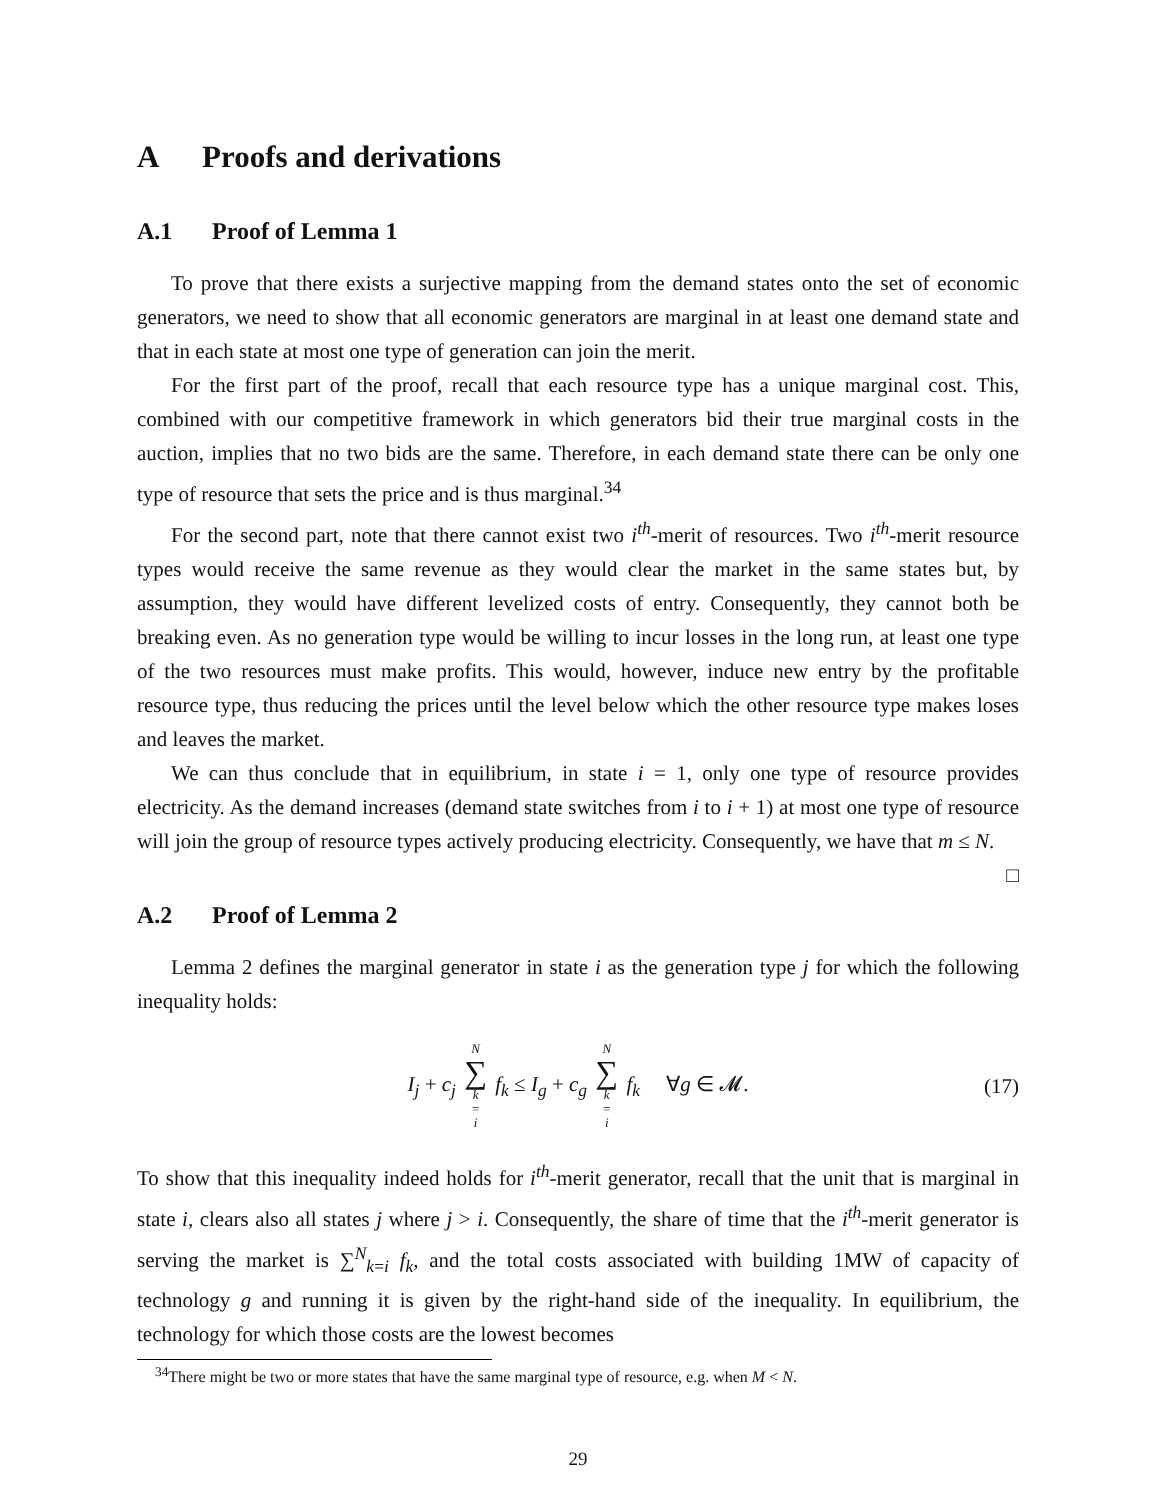A Proofs and derivations
A.1 Proof of Lemma 1
To prove that there exists a surjective mapping from the demand states onto the set of economic generators, we need to show that all economic generators are marginal in at least one demand state and that in each state at most one type of generation can join the merit.
For the first part of the proof, recall that each resource type has a unique marginal cost. This, combined with our competitive framework in which generators bid their true marginal costs in the auction, implies that no two bids are the same. Therefore, in each demand state there can be only one type of resource that sets the price and is thus marginal.<sup>34</sup>
For the second part, note that there cannot exist two i<sup>th</sup>-merit of resources. Two i<sup>th</sup>-merit resource types would receive the same revenue as they would clear the market in the same states but, by assumption, they would have different levelized costs of entry. Consequently, they cannot both be breaking even. As no generation type would be willing to incur losses in the long run, at least one type of the two resources must make profits. This would, however, induce new entry by the profitable resource type, thus reducing the prices until the level below which the other resource type makes loses and leaves the market.
We can thus conclude that in equilibrium, in state i = 1, only one type of resource provides electricity. As the demand increases (demand state switches from i to i + 1) at most one type of resource will join the group of resource types actively producing electricity. Consequently, we have that m ≤ N. □
A.2 Proof of Lemma 2
Lemma 2 defines the marginal generator in state i as the generation type j for which the following inequality holds:
I<sub>j</sub> + c<sub>j</sub> N ∑ k = i f<sub>k</sub> ≤ I<sub>g</sub> + c<sub>g</sub> N ∑ k = i f<sub>k</sub> ∀g ∈ 𝓜. (17)
To show that this inequality indeed holds for i<sup>th</sup>-merit generator, recall that the unit that is marginal in state i, clears also all states j where j > i. Consequently, the share of time that the i<sup>th</sup>-merit generator is serving the market is ∑<sup>N</sup><sub>k=i</sub> f<sub>k</sub>, and the total costs associated with building 1MW of capacity of technology g and running it is given by the right-hand side of the inequality. In equilibrium, the technology for which those costs are the lowest becomes
<sup>34</sup> There might be two or more states that have the same marginal type of resource, e.g. when M < N.
29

__________

- **TASK TO COMPLETE**
State how many lines of the records above contain the word "generators", giving only that number.

- **EXERCISE RESULT**
2